DO THIS
Could you reproduce the entries, starting at the first one and ending at the line that contains "common name: Fieldfare", with "common name" swapped for "vernacular name" and nothing else changed?

[Collection entries]
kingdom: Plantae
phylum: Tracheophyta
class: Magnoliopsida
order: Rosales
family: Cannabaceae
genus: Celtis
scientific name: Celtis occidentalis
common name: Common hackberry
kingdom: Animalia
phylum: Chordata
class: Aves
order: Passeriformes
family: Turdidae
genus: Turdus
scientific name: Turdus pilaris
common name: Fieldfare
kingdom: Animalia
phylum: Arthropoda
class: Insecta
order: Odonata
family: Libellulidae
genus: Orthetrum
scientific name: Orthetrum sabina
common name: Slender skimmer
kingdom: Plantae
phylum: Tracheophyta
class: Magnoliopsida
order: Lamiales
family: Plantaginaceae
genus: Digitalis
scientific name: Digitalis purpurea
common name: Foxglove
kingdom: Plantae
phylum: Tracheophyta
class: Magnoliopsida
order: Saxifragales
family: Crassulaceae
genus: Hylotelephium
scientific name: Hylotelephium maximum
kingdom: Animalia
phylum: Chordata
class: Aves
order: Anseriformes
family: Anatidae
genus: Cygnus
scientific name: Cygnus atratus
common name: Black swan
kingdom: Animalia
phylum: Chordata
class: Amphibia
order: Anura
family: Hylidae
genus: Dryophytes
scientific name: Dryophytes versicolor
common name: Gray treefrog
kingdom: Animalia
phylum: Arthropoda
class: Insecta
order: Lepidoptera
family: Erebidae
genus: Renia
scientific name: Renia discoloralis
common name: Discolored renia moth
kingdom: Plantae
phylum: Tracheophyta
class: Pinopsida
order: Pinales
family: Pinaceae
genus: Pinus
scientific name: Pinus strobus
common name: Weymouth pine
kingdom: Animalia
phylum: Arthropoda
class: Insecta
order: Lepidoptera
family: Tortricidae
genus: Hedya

IN RESPONSE
kingdom: Plantae
phylum: Tracheophyta
class: Magnoliopsida
order: Rosales
family: Cannabaceae
genus: Celtis
scientific name: Celtis occidentalis
vernacular name: Common hackberry
kingdom: Animalia
phylum: Chordata
class: Aves
order: Passeriformes
family: Turdidae
genus: Turdus
scientific name: Turdus pilaris
vernacular name: Fieldfare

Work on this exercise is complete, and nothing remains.